Uccisione dell’orsa Amarena, la Lega italiana per la Difesa degli Animali e dell’Ambiente ammessa parte civile nel processo

Il giudice del Tribunale di Avezzano ha accolto la costituzione della Lega italiana per la Difesa degli Animali e dell’Ambiente

La Lega italiana per la Difesa degli Animali e dell’Ambiente è stata ammessa come parte civile nel nuovo processo per l’uccisione dell’orsa Amarena, uno degli animali simbolo del Parco d’Abruzzo. La decisione è stata assunta dal giudice del Tribunale di Avezzano nell’udienza che si è tenuta oggi. L’associazione, presieduta dall’on. Michela Vittoria Brambilla e difesa dall’avv. Crescenzo Presutti, figura tra le 24 parti civili ammesse nel procedimento. Le richieste complessive erano poco meno di una cinquantina, ma il giudice ha accolto soltanto una parte delle istanze presentate.

La prossima udienza del processo è stata fissata per il 25 settembre, data nella quale il procedimento proseguirà davanti al Tribunale di Avezzano.

Lega italiana per la Difesa degli Animali e dell’Ambiente tra le parti civili ammesse

L’ammissione della Lega italiana per la Difesa degli Animali e dell’Ambiente come parte civile rappresenta uno degli elementi centrali dell’udienza.
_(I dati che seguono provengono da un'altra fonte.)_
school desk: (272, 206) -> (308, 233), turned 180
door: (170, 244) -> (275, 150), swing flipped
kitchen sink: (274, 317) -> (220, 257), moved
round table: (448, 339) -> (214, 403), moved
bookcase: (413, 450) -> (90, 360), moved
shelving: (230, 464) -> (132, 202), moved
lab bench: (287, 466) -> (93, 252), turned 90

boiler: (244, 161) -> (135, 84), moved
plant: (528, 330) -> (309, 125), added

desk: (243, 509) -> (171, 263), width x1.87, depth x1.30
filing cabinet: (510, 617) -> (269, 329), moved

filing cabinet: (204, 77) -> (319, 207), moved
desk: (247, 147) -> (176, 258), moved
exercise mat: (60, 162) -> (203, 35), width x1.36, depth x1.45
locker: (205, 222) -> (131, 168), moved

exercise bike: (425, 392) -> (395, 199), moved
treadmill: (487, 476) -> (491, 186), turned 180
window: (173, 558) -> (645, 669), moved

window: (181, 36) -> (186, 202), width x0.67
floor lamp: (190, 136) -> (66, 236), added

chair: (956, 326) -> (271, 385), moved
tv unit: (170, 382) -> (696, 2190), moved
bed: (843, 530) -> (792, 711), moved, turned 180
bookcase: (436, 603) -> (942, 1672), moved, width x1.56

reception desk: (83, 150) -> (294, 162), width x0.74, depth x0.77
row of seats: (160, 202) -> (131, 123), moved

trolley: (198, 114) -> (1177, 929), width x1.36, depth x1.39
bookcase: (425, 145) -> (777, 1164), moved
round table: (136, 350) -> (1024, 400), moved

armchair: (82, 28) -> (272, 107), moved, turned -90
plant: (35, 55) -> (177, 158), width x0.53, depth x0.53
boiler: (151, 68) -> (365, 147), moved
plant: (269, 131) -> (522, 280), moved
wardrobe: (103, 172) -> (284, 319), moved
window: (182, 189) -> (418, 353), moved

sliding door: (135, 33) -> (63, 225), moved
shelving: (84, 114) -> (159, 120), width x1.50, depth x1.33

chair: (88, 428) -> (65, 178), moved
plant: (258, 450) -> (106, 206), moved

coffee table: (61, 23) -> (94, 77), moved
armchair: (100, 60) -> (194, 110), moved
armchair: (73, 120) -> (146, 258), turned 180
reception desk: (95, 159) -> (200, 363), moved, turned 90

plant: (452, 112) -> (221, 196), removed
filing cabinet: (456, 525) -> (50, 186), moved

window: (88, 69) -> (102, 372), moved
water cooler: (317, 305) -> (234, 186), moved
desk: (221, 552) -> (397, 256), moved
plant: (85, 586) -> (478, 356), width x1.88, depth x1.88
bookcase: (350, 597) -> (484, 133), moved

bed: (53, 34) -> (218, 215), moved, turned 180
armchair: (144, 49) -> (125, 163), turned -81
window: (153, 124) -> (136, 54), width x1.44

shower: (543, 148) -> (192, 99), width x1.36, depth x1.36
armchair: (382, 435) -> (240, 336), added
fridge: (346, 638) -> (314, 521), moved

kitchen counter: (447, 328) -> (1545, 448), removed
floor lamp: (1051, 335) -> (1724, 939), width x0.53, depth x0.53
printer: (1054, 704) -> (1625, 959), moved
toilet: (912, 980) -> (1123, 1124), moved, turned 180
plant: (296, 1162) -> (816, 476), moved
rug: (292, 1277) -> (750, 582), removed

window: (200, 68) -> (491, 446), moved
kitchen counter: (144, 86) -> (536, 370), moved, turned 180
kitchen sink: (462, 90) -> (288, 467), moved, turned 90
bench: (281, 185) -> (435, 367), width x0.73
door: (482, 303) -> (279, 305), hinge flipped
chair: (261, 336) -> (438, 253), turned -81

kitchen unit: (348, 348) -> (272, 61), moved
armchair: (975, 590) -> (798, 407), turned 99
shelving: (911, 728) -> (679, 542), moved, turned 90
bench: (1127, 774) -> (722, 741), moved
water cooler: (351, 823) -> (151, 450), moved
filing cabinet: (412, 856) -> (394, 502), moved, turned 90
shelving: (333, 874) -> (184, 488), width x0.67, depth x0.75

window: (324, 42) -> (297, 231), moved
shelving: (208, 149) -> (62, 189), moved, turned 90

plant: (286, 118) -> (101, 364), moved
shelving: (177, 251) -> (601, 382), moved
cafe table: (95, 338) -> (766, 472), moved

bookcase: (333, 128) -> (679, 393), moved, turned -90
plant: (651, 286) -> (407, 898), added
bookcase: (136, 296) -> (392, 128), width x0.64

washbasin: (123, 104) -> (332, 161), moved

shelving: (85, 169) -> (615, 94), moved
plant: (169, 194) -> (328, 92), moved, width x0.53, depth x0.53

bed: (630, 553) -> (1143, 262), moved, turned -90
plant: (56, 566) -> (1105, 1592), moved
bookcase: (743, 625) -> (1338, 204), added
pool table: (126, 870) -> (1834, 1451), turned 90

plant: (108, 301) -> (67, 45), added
La presenza dell’associazione nel processo consentirà di sostenere in sede giudiziaria le ragioni legate alla tutela degli animali e dell’ambiente, in un caso che ha assunto un forte valore simbolico per la morte dell’orsa Amarena.

La vicenda riguarda infatti l’uccisione di un esemplare considerato tra i simboli del Parco d’Abruzzo, la cui morte ha suscitato forte attenzione pubblica anche per le modalità con cui si sarebbe consumato il fatto contestato.

Il ruolo di Michela Vittoria Brambilla nel processo per l’orsa Amarena

A commentare la decisione del giudice è stata l’on. Michela Vittoria Brambilla, presidente della Lega italiana per la Difesa degli Animali e dell’Ambiente, che ha espresso soddisfazione per l’ammissione dell’associazione tra le parti civili.

“L’ammissione come parte civile – commenta l’on. Brambilla – è motivo di grande soddisfazione e ci consente di far valere le nostre ragioni. Si tratta di un reato gravissimo in sé e per le modalità con cui è stato consumato, di un atto crudele e insensato ai danni di uno dei simboli del Parco d’Abruzzo. L’imputato ha sparato per uccidere, non per errore o solo per allontanare l’animale. E’ giusto che il responsabile paghi per un’uccisione deliberata, aggravata dalle circostanze e purtroppo ispirata dalla retorica del grilletto facile contro i grandi carnivori e tutta la fauna selvatica”. 

Le parole dell’on. Brambilla mettono al centro la gravità dell’episodio e il valore della costituzione di parte civile, considerata uno strumento per far valere le ragioni dell’associazione nel procedimento giudiziario.

Il processo per la morte dell’orsa Amarena e il tema della fauna selvatica

Il processo per l’uccisione dell’orsa Amarena si inserisce in un contesto particolarmente delicato, legato alla protezione dei grandi carnivori e della fauna selvatica. Nelle dichiarazioni dell’on. Michela Vittoria Brambilla, il fatto viene descritto come un’uccisione deliberata e non come un gesto dettato da errore o dalla sola volontà di allontanare l’animale.

Il presidente della Lega italiana per la Difesa degli Animali e dell’Ambiente sottolinea inoltre il riferimento alla “retorica del grilletto facile”, indicando il rischio di un clima ostile nei confronti dei grandi carnivori e, più in generale, degli animali selvatici.

Prossima udienza fissata al 25 settembre

Dopo l’udienza di oggi, il procedimento davanti al Tribunale di Avezzano proseguirà il 25 settembre. In quella data il processo per l’uccisione dell’orsa Amarena entrerà in una nuova fase, con la presenza tra le parti civili anche della Lega italiana per la Difesa degli Animali e dell’Ambiente, presieduta dall’on. Michela Vittoria Brambilla e difesa dall’avv. Crescenzo Presutti.

L’ammissione dell’associazione tra le 24 parti civili riconosciute dal giudice conferma la rilevanza del procedimento non solo sul piano giudiziario, ma anche su quello della tutela degli animali, dell’ambiente e della fauna selvatica.